What is expected :: Please reproduce the listing word for word. Pictures stay out.

Material to process ::
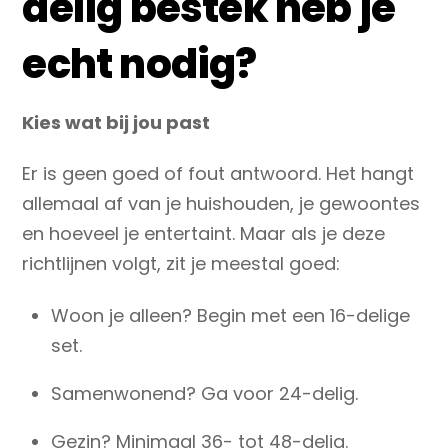
delig bestek heb je
echt nodig?
Kies wat bij jou past
Er is geen goed of fout antwoord. Het hangt
allemaal af van je huishouden, je gewoontes
en hoeveel je entertaint. Maar als je deze
richtlijnen volgt, zit je meestal goed:
Woon je alleen? Begin met een 16-delige
set.
Samenwonend? Ga voor 24-delig.
Gezin? Minimaal 36- tot 48-delig.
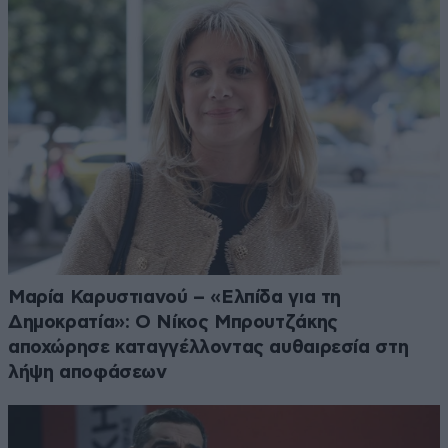
Μαρία Καρυστιανού – «Ελπίδα για τη
Δημοκρατία»: Ο Νίκος Μπρουτζάκης
αποχώρησε καταγγέλλοντας αυθαιρεσία στη
λήψη αποφάσεων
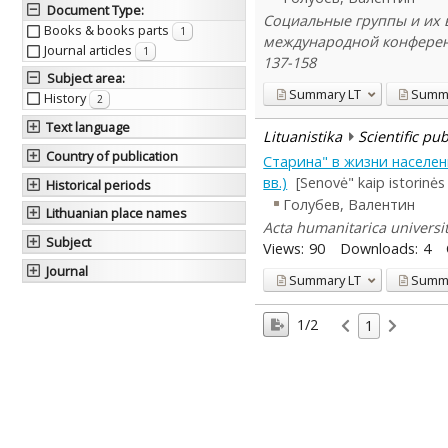
Document Type
:
Социальные группы и их в
Books & books parts
1
международной конференции
Journal articles
1
137-158
Subject area
:
Summary
LT
Summ
History
2
Text language
Lituanistika
Scientific pu
Country of publication
Старина" в жизни населе
вв.)
[Senovė" kaip istorinės
Historical periods
Голубев, Валентин
Lithuanian place names
Acta humanitarica universit
Subject
Views:
90
Downloads:
4
Journal
Summary
LT
Summ
1/2
1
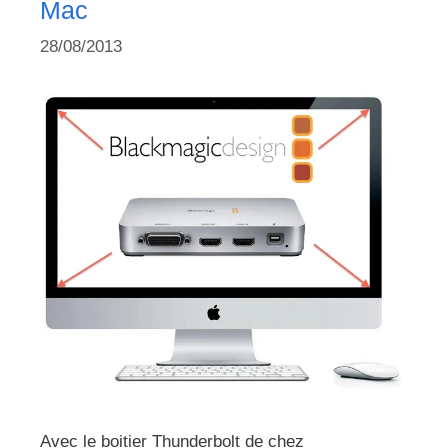
Mac
28/08/2013
Avec le boitier Thunderbolt de chez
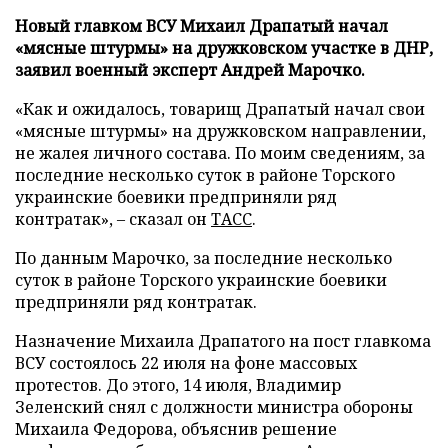
Новый главком ВСУ Михаил Драпатый начал
«мясные штурмы» на дружковском участке в ДНР,
заявил военный эксперт Андрей Марочко.
«Как и ожидалось, товарищ Драпатый начал свои
«мясные штурмы» на дружковском направлении,
не жалея личного состава. По моим сведениям, за
последние несколько суток в районе Торского
украинские боевики предприняли ряд
контратак», – сказал он
ТАСС
.
По данным Марочко, за последние несколько
суток в районе Торского украинские боевики
предприняли ряд контратак.
Назначение Михаила Драпатого на пост главкома
ВСУ состоялось 22 июля на фоне массовых
протестов. До этого, 14 июля, Владимир
Зеленский снял с должности министра обороны
Михаила Федорова, объяснив решение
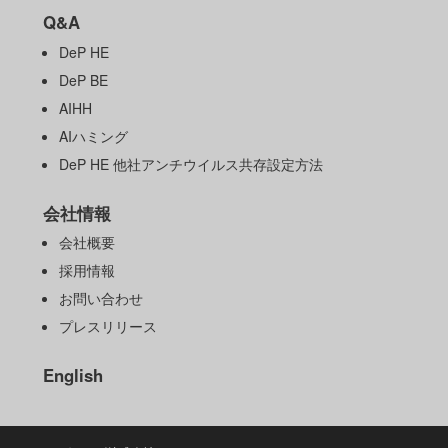
Q&A
DeP HE
DeP BE
AIHH
AIハミング
DeP HE 他社アンチウイルス共存設定方法
会社情報
会社概要
採用情報
お問い合わせ
プレスリリース
English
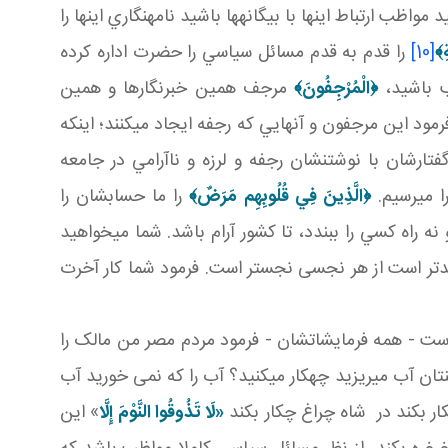
ب ارتباط اينها با بيگانه ها باشيد نامه نگاري اينها را
ِ﴾
[10]
را قدم به قدم مسائل سياسي را حضرت اداره کرده
 باشيد،
﴿الْمُرْجِفُونَ﴾
مرجف همين خبرنگارها و همين
رمود اين مرجفون و آنهايي که رجفه ايجاد مي کنند؛ اينکه
فتارشان با نوشتنشان رجفه و لرزه و ناآرامي در جامعه
 مي رسيم.
﴿
الَّذِينَ فِي قُلُوبِهِم مَرَضٌ
﴾
را ما حسابشان را
ه راه کسي را ببندد، تا کشور آرام باشد. شما مي خواهيد
بدتر است از هر نجسی نجس­تر است. فرمود شما کار آخرت
است - همه فرمايشاتشان - فرمود مردم مصر من مالک را
 آب می­ريزيد چهکار می­کنيد؟ آب را که نمی خوريد آب
ار بکند در شاه چراغ چکار بکند
«لَا تَذُوقُوا النَّوْمَ إِلَّا
» اين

Answer box ::
delig bestek heb je
echt nodig?
Kies wat bij jou past
Er is geen goed of fout antwoord. Het hangt
allemaal af van je huishouden, je gewoontes
en hoeveel je entertaint. Maar als je deze
richtlijnen volgt, zit je meestal goed:
Woon je alleen? Begin met een 16-delige
set.
Samenwonend? Ga voor 24-delig.
Gezin? Minimaal 36- tot 48-delig.
Μαρία Καρυστιανού – «Ελπίδα για τη
Δημοκρατία»: Ο Νίκος Μπρουτζάκης
αποχώρησε καταγγέλλοντας αυθαιρεσία στη
λήψη αποφάσεων
Document Type
:
Социальные группы и их в
Books & books parts
1
международной конференции
Journal articles
1
137-158
Subject area
:
Summary
LT
Summ
History
2
Text language
Lituanistika
Scientific pu
Country of publication
Старина" в жизни населе
вв.)
[Senovė" kaip istorinės
Historical periods
Голубев, Валентин
Lithuanian place names
Acta humanitarica universit
Subject
Views:
90
Downloads:
4
Journal
Summary
LT
Summ
1/2
1
Mac
28/08/2013
Avec le boitier Thunderbolt de chez
Новый главком ВСУ Михаил Драпатый начал
«мясные штурмы» на дружковском участке в ДНР,
заявил военный эксперт Андрей Марочко.
«Как и ожидалось, товарищ Драпатый начал свои
«мясные штурмы» на дружковском направлении,
не жалея личного состава. По моим сведениям, за
последние несколько суток в районе Торского
украинские боевики предприняли ряд
контратак», – сказал он
ТАСС
.
По данным Марочко, за последние несколько
суток в районе Торского украинские боевики
предприняли ряд контратак.
Назначение Михаила Драпатого на пост главкома
ВСУ состоялось 22 июля на фоне массовых
протестов. До этого, 14 июля, Владимир
Зеленский снял с должности министра обороны
Михаила Федорова, объяснив решение
Q&A
DeP HE
DeP BE
AIHH
AIハミング
DeP HE 他社アンチウイルス共存設定方法
会社情報
会社概要
採用情報
お問い合わせ
プレスリリース
English
ب ارتباط اينها با بيگانه ها باشيد نامه نگاري اينها را
ِ﴾
[10]
را قدم به قدم مسائل سياسي را حضرت اداره کرده
 باشيد،
﴿الْمُرْجِفُونَ﴾
مرجف همين خبرنگارها و همين
رمود اين مرجفون و آنهايي که رجفه ايجاد مي کنند؛ اينکه
فتارشان با نوشتنشان رجفه و لرزه و ناآرامي در جامعه
 مي رسيم.
﴿
الَّذِينَ فِي قُلُوبِهِم مَرَضٌ
﴾
را ما حسابشان را
ه راه کسي را ببندد، تا کشور آرام باشد. شما مي خواهيد
بدتر است از هر نجسی نجس­تر است. فرمود شما کار آخرت
است - همه فرمايشاتشان - فرمود مردم مصر من مالک را
 آب می­ريزيد چهکار می­کنيد؟ آب را که نمی خوريد آب
ار بکند در شاه چراغ چکار بکند
«لَا تَذُوقُوا النَّوْمَ إِلَّا
» اين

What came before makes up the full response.